The innovative technique, dubbed Baldur, taps into the capabilities of artificial intelligence through expansive language models (LLMs). This approach, when used alongside the advanced program Thor, has achieved an impressive success rate of close to 66%. The group gained recognition with a Distinguished Paper award at the ACM’s esteemed European Conference on Software Engineering and Symposium on Software Engineering Foundations.
“Sadly, we’ve grown accustomed to encountering bugs in our software, despite its ubiquity and daily use by everyone,” remarks Yuriy Brun, a professor at UMass Amherst’s Manning College of Information and Computer Sciences and the leading author of the study. The impact of software glitches can vary widely, from the mildly irritating – such as erratic formatting or unexpected shutdowns – to the downright disastrous, especially in instances involving security compromises or when precision software is critical for space missions or medical device operation.
Historically, there have been several approaches to software validation. A common one involves a person meticulously reviewing each line of code by hand to ensure there are no mistakes. One could execute the code and compare its performance to anticipated outcomes. For instance, if you activate the “return” key in your text editor expecting a new line but get a question mark instead, you know there’s a flaw in the coding. Both strategies, however, are susceptible to human error. Vetting for every conceivable error is prohibitively labor-intensive, expensive, and unrealistic for anything beyond the most simple systems.
A far more rigorous, yet challenging, strategy is creating a mathematical proof that confirms the software behaves as predicted. A proof verification program is then employed to guarantee the validity of the proof. This procedure is known as machine-checking. Crafting these proofs by hand, however, is an arduous task requiring deep expertise. “These proofs can be several times the length of the software code itself,” explains Emily First, the study’s principal investigator who conducted this research for her PhD thesis at UMass Amherst.
The emergence of LLMs, with ChatGPT being a notable example, suggests a potential resolution: automating the creation of such proofs. But, as Brun notes, “a big issue with LLMs is their tendency for inaccuracy; instead of an outright failure that flags an issue, they may silently give a wrong answer, seemingly correct. And often, a silent failure is the worst kind.”

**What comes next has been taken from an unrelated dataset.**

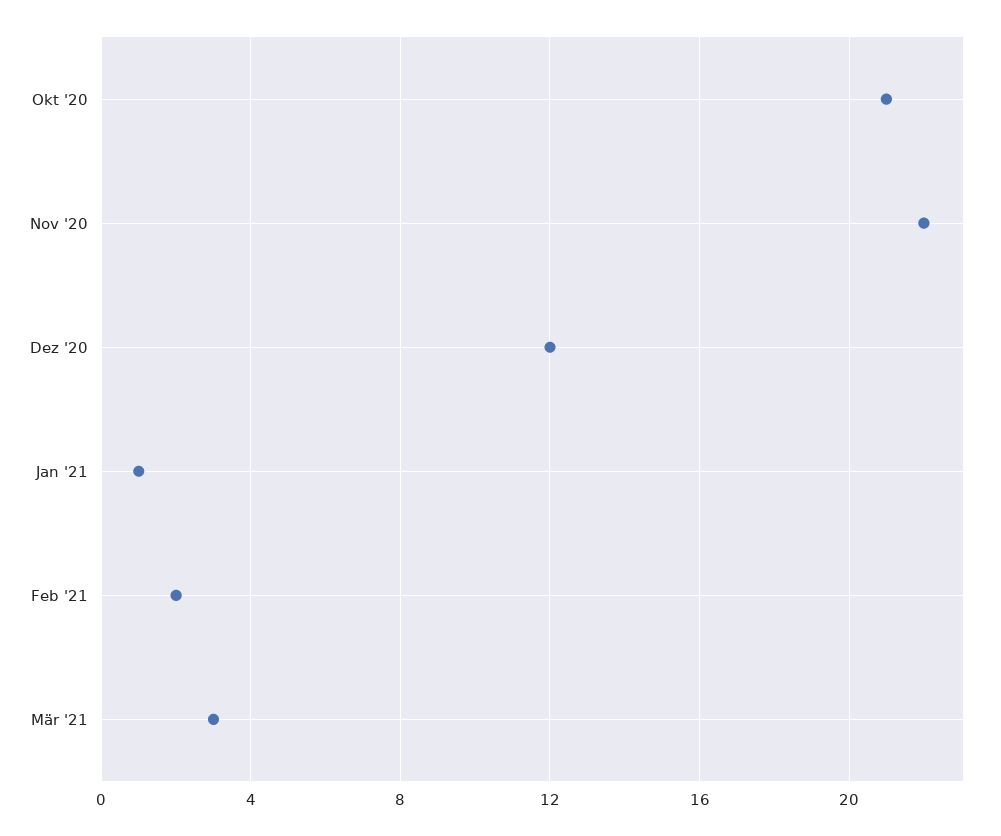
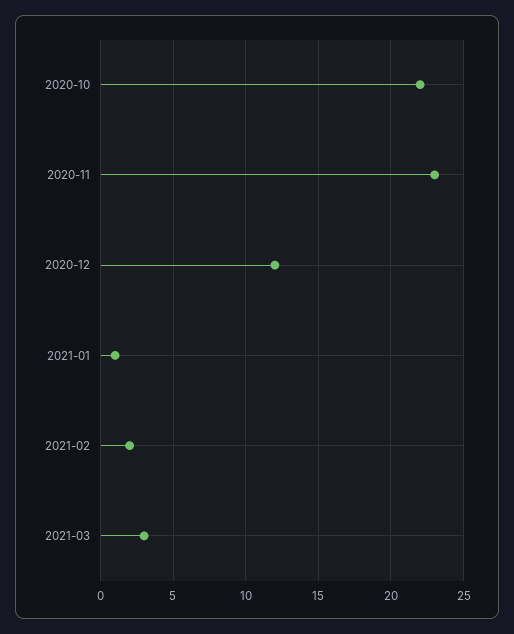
Okt '20: 21 -> 22
Nov '20: 22 -> 23

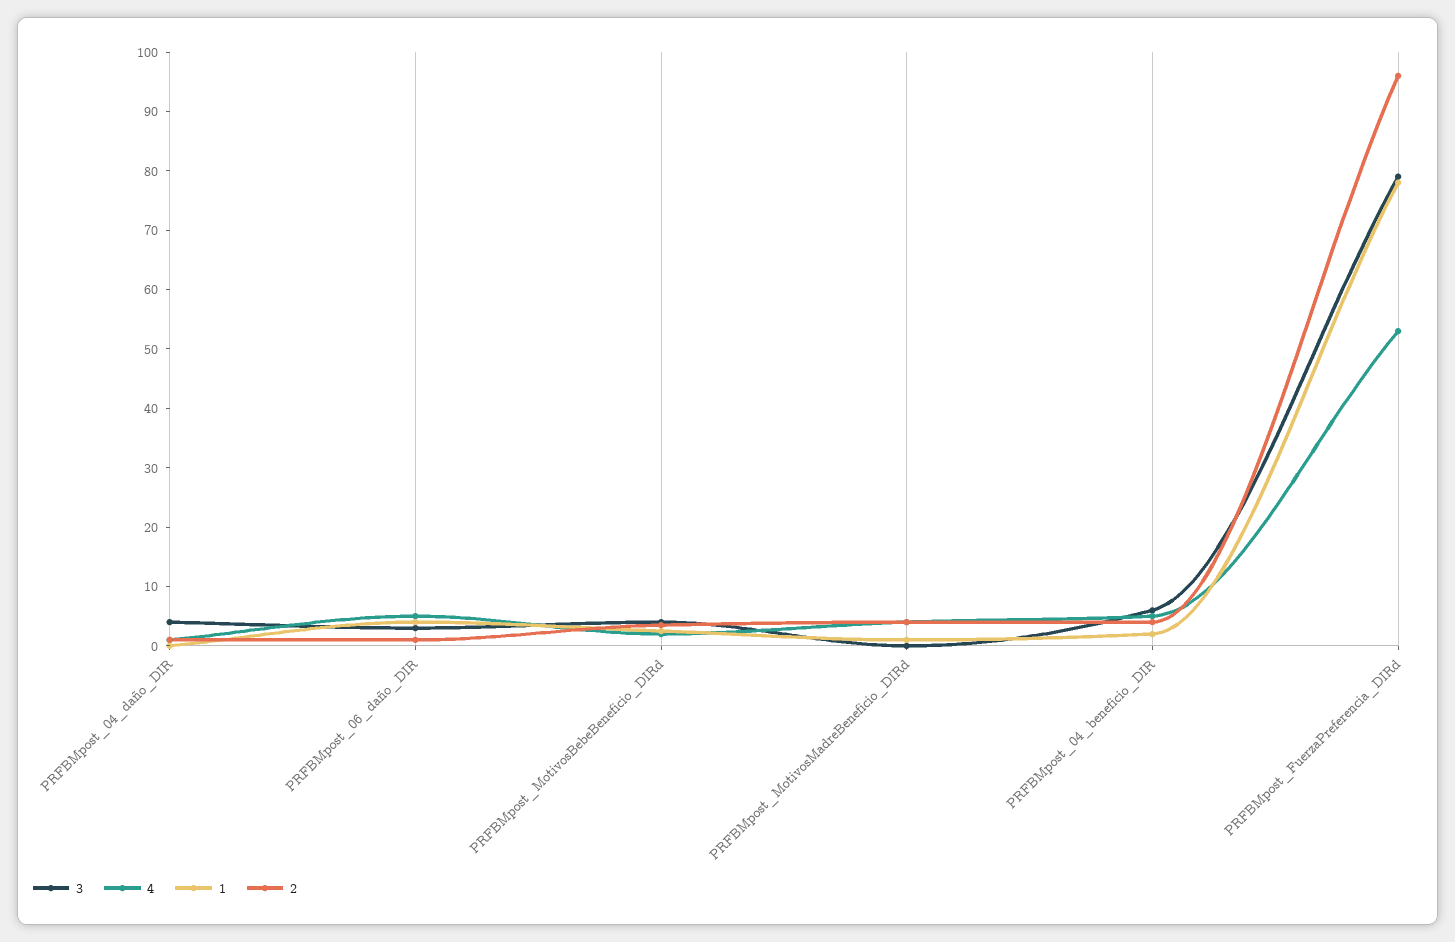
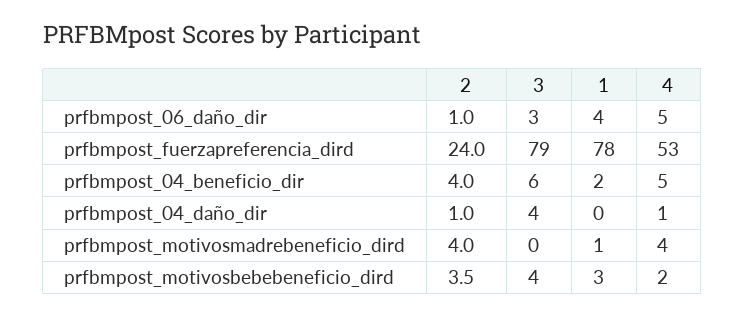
2, PRFBMpost_FuerzaPreferencia_DIRd: 96 -> 24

First’s research, undertaken at Google, employed Minerva, an LLM that was initially trained on a vast span of common language text and further fine-tuned using 118GB of scientific documents and web pages rich with mathematical content. Later, the LLM was further honed using a language known as Isabelle/HOL, which is used to write mathematical proofs. Baldur subsequently generated a complete proof and, in collaboration with a proof verification program, scrutinized its accuracy. If an error was detected, the incorrect proof and details about the mistake were relayed back to the LLM for learning and to help it form a new, hopefully correct, proof. This approach has notably improved accuracy. Before Baldur, the best tool for auto-generating proofs, Thor, succeeded 57% of the time. When combined, Baldur and Thor can produce proofs 65.7% of the time.